Discussion in 'Trading' started by vladiator, Dec 13, 2002.
talk about contrarian investing...
Almost got my butt kicked, but ended up in the green...
Tried to short UAL all day, unable; anywhere from 1K to 5k shares, at prices ranging from 1.75-1.90??!! Using Fidelity
Sure was a heavy amount of their shares being traded...
PS Cramer had a piece on RM tonight re UAL
UAL's Shares Look More Like Lottery Tickets
By James J. Cramer
12/13/2002 02:35 PM EST
Click here for more stories by James J. Cramer
People gamble, and you can't stop them from gambling. It is human nature. Some gambling games, though, are simply luck. It doesn't seem like luck while it's happening, but it is certainly happening.
It's the same, sometimes, with stocks. The common stock of UAL (UAL:NYSE - news - commentary - research - analysis), the parent of United Airlines, for example, shouldn't be at $2. It shouldn't be at a dollar. It is at $2 because it wasn't canceled, which I argue it should be. It has doubled this week. If you bought it, you got lucky.

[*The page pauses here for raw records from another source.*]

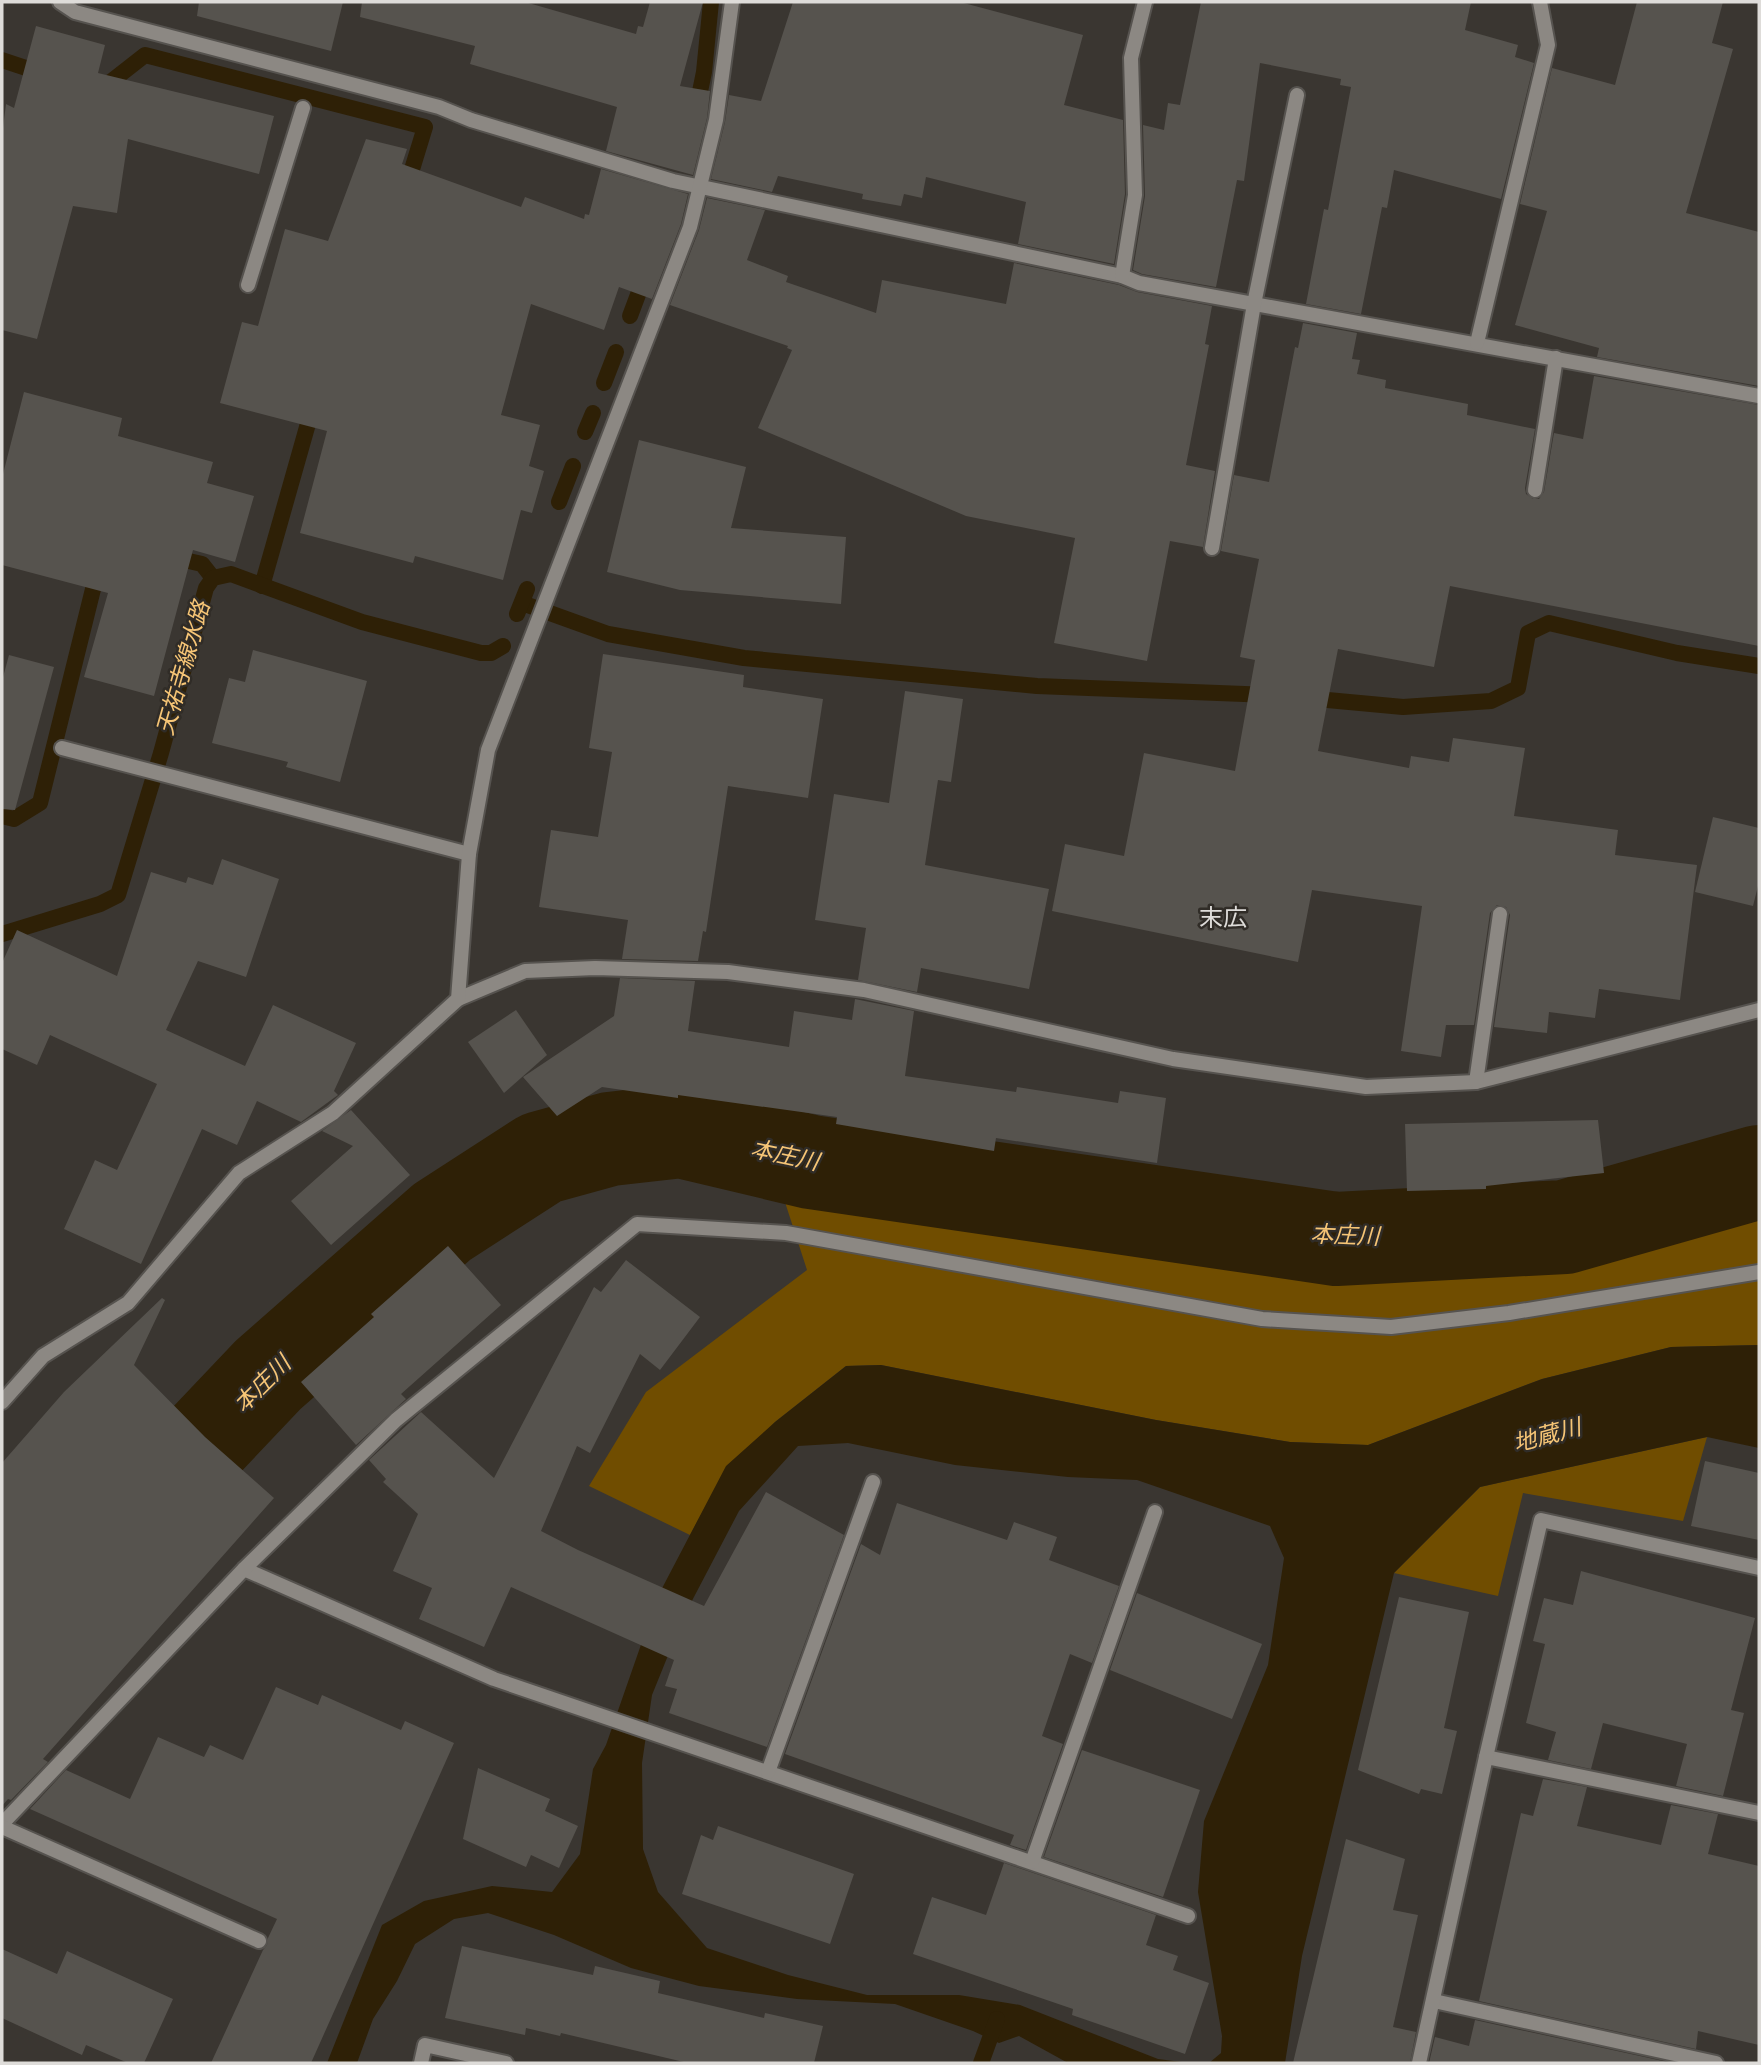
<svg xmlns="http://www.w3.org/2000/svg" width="1761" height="2065" viewBox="0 0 1761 2065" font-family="'Fira Sans','Noto Sans JP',sans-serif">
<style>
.green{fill:#704d00}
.water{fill:#2e2006}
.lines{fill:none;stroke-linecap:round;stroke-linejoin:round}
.stream{stroke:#2e2006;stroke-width:16}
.river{stroke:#2e2006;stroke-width:94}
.building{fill:#56534e}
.minor-casing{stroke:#56534f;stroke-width:18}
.minor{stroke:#8c8883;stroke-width:14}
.labels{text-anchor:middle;stroke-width:5;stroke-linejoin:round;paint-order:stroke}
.water-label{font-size:23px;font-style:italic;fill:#f6c576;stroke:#302c27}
.quarter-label{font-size:24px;fill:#dedcd9;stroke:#302c27}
</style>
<rect width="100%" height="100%" fill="#3a3631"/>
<g class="green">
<polygon points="783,1196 1348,1262 1581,1254 1759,1198 1759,1345 1671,1347 1542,1379 1368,1445 1290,1442 1156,1420 881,1365 846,1366 775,1422 708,1502 690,1535 589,1486 646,1392 807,1270"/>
<polygon points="1707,1437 1683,1521 1523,1493 1498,1596 1394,1573 1480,1487"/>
</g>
<polygon class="water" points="1759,1345 1759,1448 1707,1437 1480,1487 1394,1573 1302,1956 1285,2063 1209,2063 1221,2053 1222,2036 1198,1892 1204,1821 1268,1665 1284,1558 1270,1526 1137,1480 1068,1477 955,1465 848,1443 798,1446 739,1511 684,1616 652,1695 642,1763 643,1849 658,1892 707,1948 788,1975 867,1995 959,1995 1020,2005 1158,2059 1189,2063 1068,2063 1019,2036 999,2043 973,2031 895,2004 797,1999 699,1986 631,1968 554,1935 488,1913 454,1919 415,1944 397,1981 373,2019 357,2063 327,2063 382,1925 424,1901 492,1886 552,1892 580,1854 593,1769 606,1745 658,1596 726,1466 775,1422 846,1366 881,1365 1156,1420 1290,1442 1368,1445 1542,1379 1671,1347"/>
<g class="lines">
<g class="stream">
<polyline points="2,60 44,74"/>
<polyline points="99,91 145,55 425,127 406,189"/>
<polyline points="696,111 704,72 711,2"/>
<polyline points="630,316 645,276"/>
<polyline points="604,383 616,352"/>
<polyline points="585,432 593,413"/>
<polyline points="559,502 573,466"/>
<polyline points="171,557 202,564 213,578"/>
<polyline points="262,586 313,406"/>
<polyline points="522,603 608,634 744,658 1037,686 1270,695"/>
<polyline points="517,614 527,589"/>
<polyline points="1306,698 1403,707 1491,701 1518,688 1528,633 1549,623 1677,653 1759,666"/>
<polyline points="2,816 14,819 40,803 98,569"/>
<polyline points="2,934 100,904 118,895 161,753 206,588 213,578 231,574 362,622 481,653 491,653 503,646"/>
<polyline points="981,2063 997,2019"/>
</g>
<polyline class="river" points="2,1660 84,1569 268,1375 442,1222 541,1158 610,1139 681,1131 811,1162 1336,1239 1565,1227 1759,1172"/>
</g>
<g class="building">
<polygon points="199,2 343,2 331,51 197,16"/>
<polygon points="362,2 525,2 636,34 638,26 643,27 650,2 703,2 680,86 710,91 707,118 693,175 606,151 617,107 470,64 475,46 360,17"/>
<polygon points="793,2 960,2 1083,35 1064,105 1123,120 1125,194 1114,264 1018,244 1026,202 926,177 922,198 904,194 901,206 862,199 863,194 778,176 772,192 711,179 725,122 729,95 761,101"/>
<polygon points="1201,2 1471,2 1465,30 1518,45 1515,57 1534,63 1501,199 1394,170 1387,208 1382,207 1361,314 1306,304 1324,209 1328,210 1351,87 1340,85 1341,79 1260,63 1244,181 1237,180 1216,287 1142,274 1133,270 1145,196 1143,125 1164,130 1168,103 1180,105"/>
<polygon points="1637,2 1723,2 1712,43 1733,49 1686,213 1759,232 1759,386 1597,357 1599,348 1515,325 1547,211 1520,204 1552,68 1615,85"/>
<polygon points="36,26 105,45 98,73 274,116 259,174 128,139 117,213 73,206 37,339 2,330 2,136 6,104 14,108"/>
<polygon points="366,139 407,149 402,164 521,207 525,197 584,219 585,214 589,215 601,169 688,194 681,224 652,299 619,287 604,330 531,304 501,415 540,425 529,466 544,471 532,513 521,510 503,580 415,556 413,563 300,533 327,431 220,403 242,322 258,326 285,229 328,241"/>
<polygon points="707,198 765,210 747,260 788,276 786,282 876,313 882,280 1006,304 1014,263 1119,285 1137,292 1212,306 1205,344 1209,345 1186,465 1215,471 1203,547 1170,541 1147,661 1054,643 1075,538 966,516 758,428 792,350 787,348 788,346 670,305 699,230"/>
<polygon points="1303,323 1357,333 1352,359 1360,360 1357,374 1386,380 1385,388 1468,404 1467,415 1535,429 1525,488 1526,494 1533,499 1539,499 1544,492 1554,433 1583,439 1594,376 1759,405 1759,646 1450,586 1434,667 1338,649 1318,751 1409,768 1411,756 1449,762 1453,738 1525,748 1514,816 1618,830 1615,855 1697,865 1680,1000 1599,989 1595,1018 1549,1012 1547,1033 1494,1027 1510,915 1506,907 1497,905 1490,913 1474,1025 1446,1025 1441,1057 1401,1051 1422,906 1312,890 1298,962 1052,911 1065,844 1124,856 1144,753 1235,771 1255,660 1240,657 1259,559 1221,551 1234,475 1269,482 1295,347 1298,348"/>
<polygon points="24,392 122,418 118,436 213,462 207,483 254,496 235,562 193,550 154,696 84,677 108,593 2,565 2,478"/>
<polygon points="639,440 746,467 731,528 846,537 841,604 680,590 607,572"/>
<polygon points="253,650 367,681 340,782 286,767 288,762 212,743 229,678 245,682"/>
<polygon points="603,654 744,675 743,687 823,699 808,798 728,786 706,932 703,931 698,961 622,959 628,920 539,907 551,830 598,837 612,752 589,748"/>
<polygon points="9,655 54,667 15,810 2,809 2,681"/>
<polygon points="905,691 963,699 951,782 938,780 925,865 1049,889 1029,989 921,968 917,992 858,980 866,928 815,920 834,794 889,803"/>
<polygon points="1713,817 1759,828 1759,882 1753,906 1695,892"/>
<polygon points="222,859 279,879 246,977 198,961 166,1030 245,1066 273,1005 356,1043 334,1091 338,1095 301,1122 257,1101 237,1145 202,1129 141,1264 64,1229 95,1160 117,1170 157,1084 50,1035 37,1065 2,1049 2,963 17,930 117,976 151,872 186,883 188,877 213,885"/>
<polygon points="620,978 695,981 688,1031 789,1047 794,1011 852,1020 855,999 914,1011 905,1076 1016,1092 1017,1087 1118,1103 1120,1091 1166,1098 1157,1163 996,1138 994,1151 836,1124 837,1117 678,1095 678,1098 602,1087 557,1116 523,1077 614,1016"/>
<polygon points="516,1010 547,1055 504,1093 468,1042"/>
<polygon points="351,1110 410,1175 331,1245 291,1201 353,1146 322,1131"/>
<polygon points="1598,1120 1604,1173 1486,1186 1486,1189 1407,1191 1405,1124"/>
<polygon points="448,1246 501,1305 401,1394 406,1399 356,1445 301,1382 374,1317 371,1314"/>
<polygon points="626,1260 700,1317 660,1370 640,1354 590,1453 577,1446 541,1531 578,1550 704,1606 766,1492 844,1535 767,1747 669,1713 677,1689 665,1686 674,1660 511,1587 484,1647 419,1619 432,1588 393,1571 418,1514 383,1482 386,1479 369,1460 421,1412 494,1478 594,1287 601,1292"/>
<polygon points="162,1298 165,1300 134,1365 205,1437 274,1498 43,1759 48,1762 11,1800 8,1799 2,1806 2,1463 64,1392"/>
<polygon points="1705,1461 1759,1473 1759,1540 1691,1526"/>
<polygon points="897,1503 1007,1540 1014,1522 1057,1537 1049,1560 1119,1586 1092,1663 1070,1654 1042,1736 1063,1744 1026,1850 1010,1845 1014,1835 785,1754 861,1544 880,1555"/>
<polygon points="1581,1571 1755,1618 1731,1710 1744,1713 1723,1796 1676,1786 1687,1744 1603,1723 1591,1769 1548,1760 1556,1732 1526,1723 1545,1644 1533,1641 1544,1598 1573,1605"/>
<polygon points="1137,1593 1262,1644 1232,1719 1110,1670"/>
<polygon points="1399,1597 1469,1612 1444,1728 1457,1731 1442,1794 1421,1789 1419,1794 1358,1770"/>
<polygon points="276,1687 318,1705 322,1695 401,1730 405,1721 454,1743 311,2063 211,2063 263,1950 267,1945 268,1938 277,1919 30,1809 66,1770 130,1799 158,1737 204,1757 210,1745 243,1760"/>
<polygon points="1082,1750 1200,1790 1163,1897 1044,1857"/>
<polygon points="478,1768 550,1799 545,1811 578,1826 559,1868 531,1855 526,1867 463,1839"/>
<polygon points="1543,1779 1587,1787 1577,1826 1661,1845 1671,1805 1718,1814 1708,1854 1759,1866 1759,2045 1698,2031 1696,2049 1479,2001 1521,1813 1533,1816"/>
<polygon points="718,1826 854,1874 830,1944 682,1894 701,1835 713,1840"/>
<polygon points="1346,1839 1405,1859 1393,1910 1418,1915 1393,2027 1416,2032 1410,2063 1293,2063"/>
<polygon points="1004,1863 1156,1915 1146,1945 1178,1956 1173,1970 1209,1983 1185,2054 1072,2015 1073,2009 913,1954 932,1897 986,1915"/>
<polygon points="462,1946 593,1975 595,1966 660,1981 658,1993 764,2018 765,2013 823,2026 814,2063 688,2063 561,2033 560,2036 526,2028 525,2035 445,2018"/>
<polygon points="2,1949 57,1974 67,1951 173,1999 144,2063 128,2063 86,2045 82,2055 2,2018"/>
<polygon points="1475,2020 1672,2063 1429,2063 1435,2037 1469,2046"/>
</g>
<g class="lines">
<defs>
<g id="minor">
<polyline points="60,2 75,12 439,107 471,120 673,181 1122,276 1139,283 1759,396"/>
<polyline points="1122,276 1135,195 1131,58 1145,2"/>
<polyline points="248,285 303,108"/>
<polyline points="1477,343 1548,45 1540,2"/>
<polyline points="1535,490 1556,358"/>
<polyline points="1212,548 1254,304 1297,95"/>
<polyline points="62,748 469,854"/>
<polyline points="458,999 525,971 595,968 728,972 864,990 1173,1059 1366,1087 1476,1082 1759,1010"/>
<polyline points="1476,1082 1500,914"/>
<polyline points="2,1402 43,1356 128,1303 239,1173 333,1113 458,999 469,854 488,750 690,227 716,120 732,2"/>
<polyline points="244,1569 494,1679 1188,1916"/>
<polyline points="1486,1757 1759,1813"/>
<polyline points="768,1772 873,1482"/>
<polyline points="2,1824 244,1569 396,1420 637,1224 786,1233 1262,1319 1391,1327 1509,1313 1759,1272"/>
<polyline points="2,1827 259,1941"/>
<polyline points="1032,1862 1155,1512"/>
<polyline points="1434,2001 1716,2063"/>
<polyline points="421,2063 425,2045 506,2063"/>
<polyline points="1419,2063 1486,1757 1541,1520 1759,1568"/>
</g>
</defs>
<use href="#minor" class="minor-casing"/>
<use href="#minor" class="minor"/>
</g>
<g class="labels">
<g class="water-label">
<text transform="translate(183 668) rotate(-74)" y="8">天祐寺線水路</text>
<text transform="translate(785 1155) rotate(12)" y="8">本庄川</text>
<text transform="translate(1345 1235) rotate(2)" y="8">本庄川</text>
<text transform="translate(262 1384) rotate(-45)" y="8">本庄川</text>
<text transform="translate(1547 1435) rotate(-15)" y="8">地蔵川</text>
</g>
<g class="quarter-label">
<text x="1223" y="926">末広</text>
</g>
</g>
<rect width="1761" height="2065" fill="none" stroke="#dedcd9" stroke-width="7"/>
</svg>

There was nothing else to it. So many hedge fund managers shorted this stock without first getting a "borrow" that brokerages are "buying in" customers.
Let me explain how that works. Let's start with the supposition that the stock is worthless. We know that it is worthless, because this company's assets now belong to the lenders. There is no doubt about that. The lenders will not allow the common stock to survive, because they now own the company. And there is nothing the common stock's holders can do about it.
So if the common stock is worthless, why isn't it going down? Because so many people know it is worthless that they have sold it short -- too many people. You don't have to own the stock to short it, but the buyers still get something. You have to provide them with stock borrowed from someone else. Right now, though, brokers can't find any stock to borrow for you. So you sell it short, and then they come right back and buy it in when they can't find any stock to deliver to the real buyers.
This can go on either until sellers materialize -- and the employees should do everything they can to get the stock they own freely traded so they can dump it -- or until it is canceled.
But we have no idea how long that process will take.
In the interim, everyone who bought the stock will feel as if they are geniuses. If you did it, congratulations. You got lucky. You hit the lottery. Don't let the lottery compound. Take it off the table, because you don't deserve the win. It is only because the market isn't working well that you are profitable. That will end, and if you don't sell, you will give it back.
Because UAL's stock is worthless.
I normally don't trade stocks like UAL ... basically worthless stocks that are caught in a vicious, technical short squeeze, but today I was forced to because I was holding Dec 2.5 puts and I needed to buy in to hedge my puts, which were losing value with every tick.
It wasn't actually as bad as I thought. UAL was easy to get in and out of, fills were instantaneous.
Funny how everyone agrees this stock is worthless yet it closed at 1.75 or so. Next week should be equally interesting. Hope it just crashes so I can just bank on my Dec 2.5 puts, but I know it's not that easy, and I'll probably have to go long again.
ELK GROVE VILLAGE, Ill. (Reuters) - UAL Corp. the parent company of United Airlines, said it secured a bankruptcy court order to prevent holders of large stakes in the airline from selling or transferring their holdings.
The Elk Grove Village, Illinois company said in a written statement that the order applies to entities that hold $65 million or more in claims against UAL or 2.5 million shares or more of the company's stock.
UAL said the court order, in effect until a Dec. 30 hearing to reconsider its appropriateness, would help preserve its current operating losses.
UAL Spokesman Jeff Green said State Street Bank and Trust, its employee stock ownership adviser, will not be able to sell its UAL shares because of the order, which was entered in the court on Tuesday.
State Street raised concerns by United employees, who own 55 percent of the company, when it said in a regulatory filing in late October that it might sell up to a fifth of its UAL shares.